Neuronavigation has immensely improved the ability of neurosurgeons to operate more safely within areas of the brain, and DTI has been shown to be a valuable technique in delineating important neural tracts. DTI is progressively becoming more widely used at many centers. However, there remain some challenges with the use of DTI. Diffusion-weighted imaging is inherently a noise-sensitive and artifact-prone MRI technique.

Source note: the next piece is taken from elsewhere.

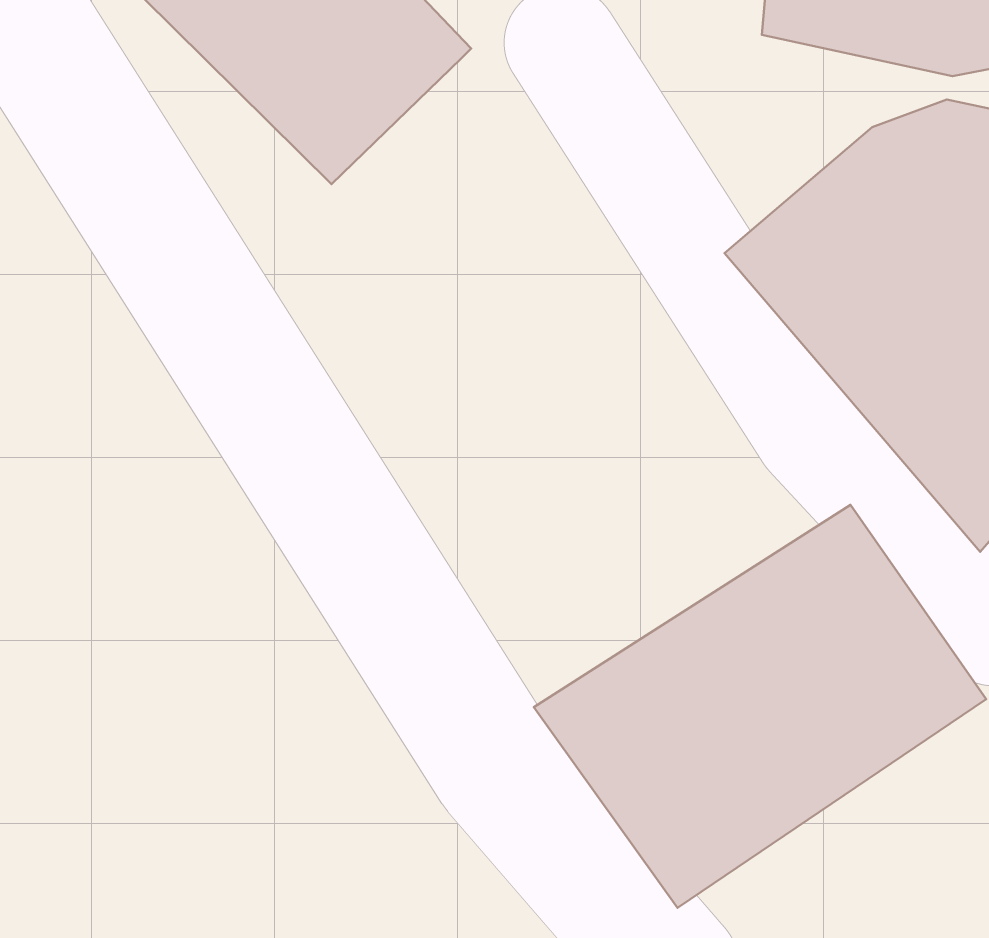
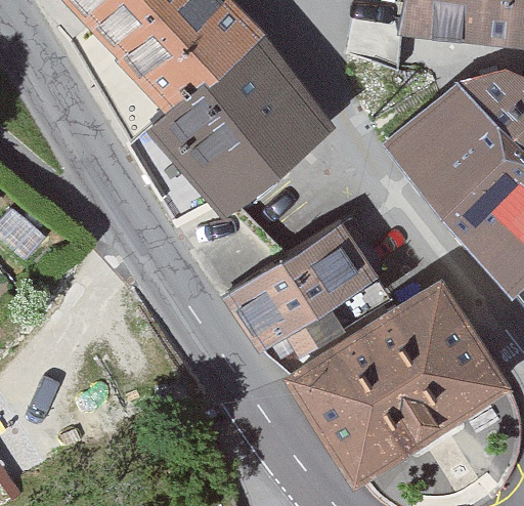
building: none -> [144,46,340,215]
building: none -> [223,222,379,365]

Another challenge is brain shift, which is challenging to account for. DTI mapping has been shown to be reliable, but brain shift occurs after the dura mater is opened. Some centers use direct stimulation, ultrasound, or intraoperative MRI to account for this shift [3•]. Furthermore, tracts are often disturbed by the lesion. Gliomas can distort fiber tracts through penetration or vasogenic edema, resulting in a lowering of the anisotropy value. The complex nature of gliomas has a confounding effect upon DTI and is an intrinsic problem that supports the use of multimodal adjunct technologies for resection. Reproducibility of DTI metrics is a concerning limitation in clinical application. DTI metrics may vary when different scanners are used, even when the same scanner models are utilized [20]. Longitudinal cohorts may also be subject to varying DTI metrics if the scanner software is upgraded [21].

DTI in the peritumoral region is limited by many factors, such as decreased fractional anisotropy with failure of tractography, mass effect, edema, infiltration by tumor leading to spurious fibers, and fiber distortion obscuring tract anatomy [5•]. Tractography should not be used as the only technique for preoperative planning. Directional color-coded fractional anisotropy maps and MRI should be used along with tractography to improve visualization of distorted, infiltrated tracts [22]. Furthermore, the widespread use of DTI in neurosurgical navigation is still limited by the lack of standardized methods. Bürgel et al. [23] evaluated corticospinal tract demarcation created by four separate fiber tracking tools and found that the results were not comparable. Caution should be used when tractography is used for operative planning, especially when fiber tracts are distorted or invaded.

Conclusion

DTI has empowered the neurosurgeon by better delineating the functionally important tracts of the brain and spinal cord. DTI is now being routinely performed for many brain tumors, especially for tumors within or near the motor and language areas. Although not discussed in this review, DTI has had promising diagnostic capabilities in epilepsy, traumatic brain injury, multiple sclerosis, Alzheimer’s disease, and ischemic stroke. DTI, especially DTI tractography, should be applied with caution, and one should be cognizant of its limitations. Thus far, DTI has been limited to corroboration of known tracts. With further research, the DTI technique continues to be optimized. It is already being commonly used as a surgical planning tool, and it may provide a safer means in tumor resection by minimizing iatrogenic injury of important functional tracts. Some studies suggest that the use of DTI in tumor surgery may lead to less morbidity, greater extent of tumor resection, and increased overall survival. Greater knowledge of the functional and anatomic relations between a brain tumor and its eloquent and subcortical surrounding structures will serve to enhance the safety and efficacy of brain tumor surgery.